- [Assignment]: Go through the data and copy every line in which "layer" appears.

- [Record extracts]:

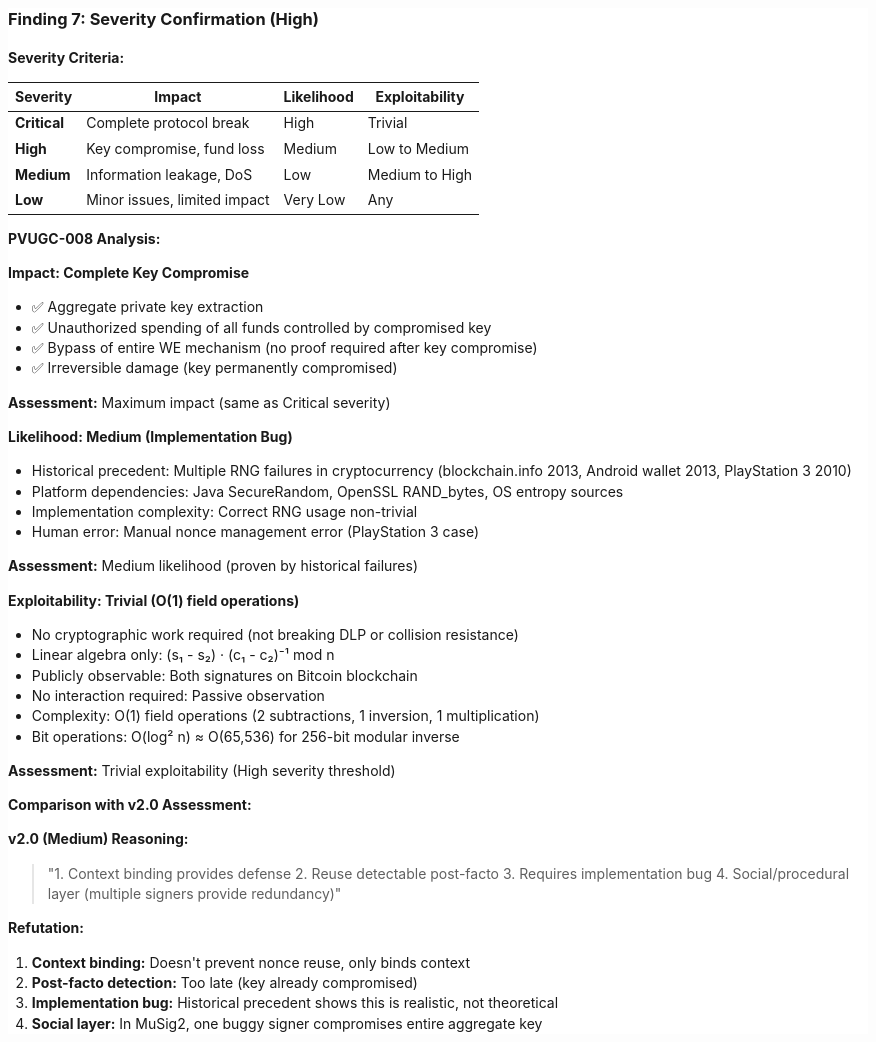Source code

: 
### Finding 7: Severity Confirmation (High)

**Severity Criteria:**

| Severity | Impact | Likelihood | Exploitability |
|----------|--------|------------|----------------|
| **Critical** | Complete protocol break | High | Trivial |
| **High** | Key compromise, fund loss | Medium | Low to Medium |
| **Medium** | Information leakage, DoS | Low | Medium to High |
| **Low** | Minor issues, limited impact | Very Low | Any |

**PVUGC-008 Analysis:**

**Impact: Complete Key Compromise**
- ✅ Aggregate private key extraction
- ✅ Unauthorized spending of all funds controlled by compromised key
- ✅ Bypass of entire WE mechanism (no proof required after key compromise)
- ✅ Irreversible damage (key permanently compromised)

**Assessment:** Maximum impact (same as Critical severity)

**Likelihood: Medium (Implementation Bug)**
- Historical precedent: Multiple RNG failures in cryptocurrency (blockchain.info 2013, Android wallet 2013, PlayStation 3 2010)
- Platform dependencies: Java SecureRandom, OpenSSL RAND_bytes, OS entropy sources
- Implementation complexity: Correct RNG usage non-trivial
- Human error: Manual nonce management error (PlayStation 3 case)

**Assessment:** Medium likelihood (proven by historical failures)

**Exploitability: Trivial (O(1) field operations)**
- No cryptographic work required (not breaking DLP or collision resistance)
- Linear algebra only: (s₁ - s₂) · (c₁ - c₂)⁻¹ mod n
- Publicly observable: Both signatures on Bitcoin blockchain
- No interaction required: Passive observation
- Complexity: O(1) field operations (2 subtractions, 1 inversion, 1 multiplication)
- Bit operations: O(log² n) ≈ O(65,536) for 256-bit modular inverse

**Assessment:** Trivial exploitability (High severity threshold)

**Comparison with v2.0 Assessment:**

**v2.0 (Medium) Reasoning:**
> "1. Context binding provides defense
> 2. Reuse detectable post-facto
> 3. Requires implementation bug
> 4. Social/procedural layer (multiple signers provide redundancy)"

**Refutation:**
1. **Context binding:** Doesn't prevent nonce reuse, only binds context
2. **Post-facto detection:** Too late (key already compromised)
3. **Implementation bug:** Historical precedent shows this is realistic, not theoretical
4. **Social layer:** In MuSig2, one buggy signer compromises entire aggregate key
==
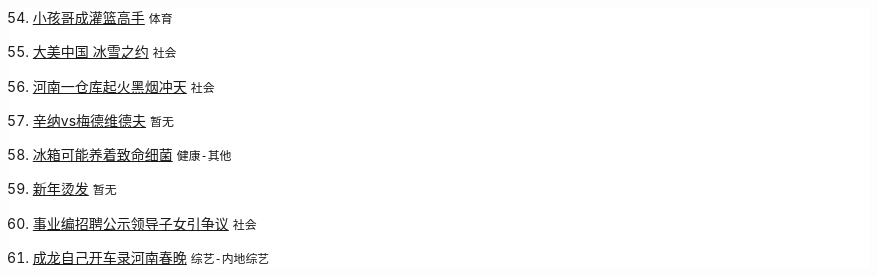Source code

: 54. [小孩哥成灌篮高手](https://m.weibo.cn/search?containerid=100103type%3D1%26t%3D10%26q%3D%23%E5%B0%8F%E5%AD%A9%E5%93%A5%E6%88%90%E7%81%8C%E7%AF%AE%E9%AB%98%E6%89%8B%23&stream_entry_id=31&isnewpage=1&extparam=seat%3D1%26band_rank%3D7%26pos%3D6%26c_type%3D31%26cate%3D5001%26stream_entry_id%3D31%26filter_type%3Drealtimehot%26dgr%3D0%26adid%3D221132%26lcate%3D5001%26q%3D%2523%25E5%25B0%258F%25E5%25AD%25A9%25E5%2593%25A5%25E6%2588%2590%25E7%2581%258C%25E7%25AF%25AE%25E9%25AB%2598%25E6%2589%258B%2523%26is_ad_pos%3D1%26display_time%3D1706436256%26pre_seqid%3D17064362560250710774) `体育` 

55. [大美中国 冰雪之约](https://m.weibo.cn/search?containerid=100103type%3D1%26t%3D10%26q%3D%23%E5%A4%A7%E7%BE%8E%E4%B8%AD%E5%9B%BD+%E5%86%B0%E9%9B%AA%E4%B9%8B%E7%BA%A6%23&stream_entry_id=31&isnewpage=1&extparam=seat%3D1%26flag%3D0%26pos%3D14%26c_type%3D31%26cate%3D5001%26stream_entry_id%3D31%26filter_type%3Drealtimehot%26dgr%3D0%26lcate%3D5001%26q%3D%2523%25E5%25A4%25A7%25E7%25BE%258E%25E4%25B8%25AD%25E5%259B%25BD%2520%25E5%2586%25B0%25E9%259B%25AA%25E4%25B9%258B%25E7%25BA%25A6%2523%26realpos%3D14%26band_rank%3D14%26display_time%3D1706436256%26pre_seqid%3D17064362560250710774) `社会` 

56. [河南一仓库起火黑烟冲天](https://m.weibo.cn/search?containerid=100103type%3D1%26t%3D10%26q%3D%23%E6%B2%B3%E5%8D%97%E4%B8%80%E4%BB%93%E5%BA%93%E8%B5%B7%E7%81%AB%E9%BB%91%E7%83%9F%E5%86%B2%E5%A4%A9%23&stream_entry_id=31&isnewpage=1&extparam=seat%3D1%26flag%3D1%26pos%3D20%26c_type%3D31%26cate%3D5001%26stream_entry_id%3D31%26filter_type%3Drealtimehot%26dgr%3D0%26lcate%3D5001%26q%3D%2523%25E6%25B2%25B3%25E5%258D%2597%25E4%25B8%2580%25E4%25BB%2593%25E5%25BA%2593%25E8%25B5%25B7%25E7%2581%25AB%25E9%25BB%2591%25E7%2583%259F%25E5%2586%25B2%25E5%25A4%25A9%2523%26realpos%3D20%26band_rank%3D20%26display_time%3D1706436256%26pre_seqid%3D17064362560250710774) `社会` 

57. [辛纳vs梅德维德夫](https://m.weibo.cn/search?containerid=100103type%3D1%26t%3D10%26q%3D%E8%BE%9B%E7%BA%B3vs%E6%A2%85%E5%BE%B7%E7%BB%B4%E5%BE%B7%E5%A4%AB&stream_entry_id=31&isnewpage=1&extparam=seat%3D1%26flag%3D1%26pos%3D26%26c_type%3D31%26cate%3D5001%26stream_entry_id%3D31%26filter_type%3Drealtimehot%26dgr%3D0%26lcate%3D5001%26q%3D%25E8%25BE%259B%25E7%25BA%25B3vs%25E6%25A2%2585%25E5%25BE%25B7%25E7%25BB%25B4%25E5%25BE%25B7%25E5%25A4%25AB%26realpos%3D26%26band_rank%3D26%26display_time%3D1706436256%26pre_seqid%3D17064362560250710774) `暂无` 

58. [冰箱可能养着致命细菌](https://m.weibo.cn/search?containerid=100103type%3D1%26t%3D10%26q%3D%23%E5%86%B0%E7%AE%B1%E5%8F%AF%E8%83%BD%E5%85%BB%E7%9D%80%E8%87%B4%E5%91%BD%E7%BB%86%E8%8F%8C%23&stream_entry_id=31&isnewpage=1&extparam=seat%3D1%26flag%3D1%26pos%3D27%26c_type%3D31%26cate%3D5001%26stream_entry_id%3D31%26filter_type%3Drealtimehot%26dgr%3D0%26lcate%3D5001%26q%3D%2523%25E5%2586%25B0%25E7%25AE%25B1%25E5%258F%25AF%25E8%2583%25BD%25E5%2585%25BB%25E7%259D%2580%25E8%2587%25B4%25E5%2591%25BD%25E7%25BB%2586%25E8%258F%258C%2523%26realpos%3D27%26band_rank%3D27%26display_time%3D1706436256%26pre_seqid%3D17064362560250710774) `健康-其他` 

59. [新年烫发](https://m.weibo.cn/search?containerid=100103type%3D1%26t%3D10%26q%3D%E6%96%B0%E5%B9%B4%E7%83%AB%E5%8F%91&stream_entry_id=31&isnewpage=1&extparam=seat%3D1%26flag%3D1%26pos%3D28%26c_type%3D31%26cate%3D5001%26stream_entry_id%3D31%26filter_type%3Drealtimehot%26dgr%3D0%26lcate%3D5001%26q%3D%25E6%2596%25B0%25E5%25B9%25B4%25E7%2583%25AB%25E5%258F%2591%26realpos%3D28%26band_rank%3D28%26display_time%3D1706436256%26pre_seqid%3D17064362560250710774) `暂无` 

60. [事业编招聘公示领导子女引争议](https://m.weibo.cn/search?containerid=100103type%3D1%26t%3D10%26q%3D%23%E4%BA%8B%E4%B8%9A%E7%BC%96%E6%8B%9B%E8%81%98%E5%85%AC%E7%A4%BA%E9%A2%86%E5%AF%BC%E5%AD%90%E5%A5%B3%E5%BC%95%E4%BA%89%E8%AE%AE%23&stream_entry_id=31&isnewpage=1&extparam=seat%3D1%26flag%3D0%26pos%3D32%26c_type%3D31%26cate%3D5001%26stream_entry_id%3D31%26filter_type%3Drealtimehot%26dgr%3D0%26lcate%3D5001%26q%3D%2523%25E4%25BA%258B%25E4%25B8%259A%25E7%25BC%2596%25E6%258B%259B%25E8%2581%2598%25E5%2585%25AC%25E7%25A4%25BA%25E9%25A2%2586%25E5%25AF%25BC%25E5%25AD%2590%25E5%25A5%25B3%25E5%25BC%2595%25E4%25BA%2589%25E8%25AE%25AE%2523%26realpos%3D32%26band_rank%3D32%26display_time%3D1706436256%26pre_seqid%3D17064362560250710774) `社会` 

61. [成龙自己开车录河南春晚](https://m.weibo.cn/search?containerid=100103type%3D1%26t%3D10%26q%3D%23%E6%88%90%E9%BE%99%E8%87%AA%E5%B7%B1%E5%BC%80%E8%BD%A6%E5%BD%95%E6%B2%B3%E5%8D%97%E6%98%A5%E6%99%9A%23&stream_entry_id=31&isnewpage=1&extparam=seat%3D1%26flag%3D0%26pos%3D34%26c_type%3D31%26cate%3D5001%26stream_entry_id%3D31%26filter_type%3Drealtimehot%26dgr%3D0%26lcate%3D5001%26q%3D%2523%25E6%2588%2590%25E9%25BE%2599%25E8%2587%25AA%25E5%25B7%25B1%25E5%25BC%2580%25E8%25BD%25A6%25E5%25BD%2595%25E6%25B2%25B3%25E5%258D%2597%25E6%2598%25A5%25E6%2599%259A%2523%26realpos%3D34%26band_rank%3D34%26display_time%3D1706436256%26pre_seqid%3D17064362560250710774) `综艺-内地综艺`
...
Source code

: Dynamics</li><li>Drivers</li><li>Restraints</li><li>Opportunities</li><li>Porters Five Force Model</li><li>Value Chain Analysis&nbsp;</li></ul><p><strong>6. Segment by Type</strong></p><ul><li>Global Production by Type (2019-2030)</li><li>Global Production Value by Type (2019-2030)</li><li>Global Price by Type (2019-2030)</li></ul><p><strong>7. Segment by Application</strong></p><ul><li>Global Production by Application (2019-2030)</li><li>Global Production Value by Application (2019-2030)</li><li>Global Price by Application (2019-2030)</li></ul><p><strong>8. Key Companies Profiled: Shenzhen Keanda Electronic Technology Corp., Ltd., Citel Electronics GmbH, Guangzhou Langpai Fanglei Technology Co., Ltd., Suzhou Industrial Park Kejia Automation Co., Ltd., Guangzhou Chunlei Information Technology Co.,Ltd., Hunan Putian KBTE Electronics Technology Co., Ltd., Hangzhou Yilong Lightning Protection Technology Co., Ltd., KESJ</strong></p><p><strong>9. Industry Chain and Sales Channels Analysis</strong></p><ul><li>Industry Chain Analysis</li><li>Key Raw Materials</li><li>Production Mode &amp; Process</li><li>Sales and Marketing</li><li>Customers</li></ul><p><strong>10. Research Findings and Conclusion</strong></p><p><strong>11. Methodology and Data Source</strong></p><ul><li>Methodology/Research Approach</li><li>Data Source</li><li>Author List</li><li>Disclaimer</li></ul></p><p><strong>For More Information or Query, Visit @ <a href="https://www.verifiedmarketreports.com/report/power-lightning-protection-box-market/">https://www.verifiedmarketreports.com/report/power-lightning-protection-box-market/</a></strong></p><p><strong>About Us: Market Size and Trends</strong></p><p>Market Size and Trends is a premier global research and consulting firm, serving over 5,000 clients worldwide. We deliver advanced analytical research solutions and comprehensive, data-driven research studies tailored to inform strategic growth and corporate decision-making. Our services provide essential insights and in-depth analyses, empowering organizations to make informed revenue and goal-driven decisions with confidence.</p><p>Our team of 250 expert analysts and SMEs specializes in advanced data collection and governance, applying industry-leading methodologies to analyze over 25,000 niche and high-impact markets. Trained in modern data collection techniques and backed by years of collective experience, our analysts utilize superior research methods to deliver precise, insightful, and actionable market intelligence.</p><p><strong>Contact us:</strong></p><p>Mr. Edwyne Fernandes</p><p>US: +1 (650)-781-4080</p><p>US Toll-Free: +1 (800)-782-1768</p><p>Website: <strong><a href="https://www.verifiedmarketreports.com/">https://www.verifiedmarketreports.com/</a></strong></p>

- [Result of the exercise]:
> 4. Social/procedural layer (multiple signers provide redundancy)"
4. **Social layer:** In MuSig2, one buggy signer compromises entire aggregate key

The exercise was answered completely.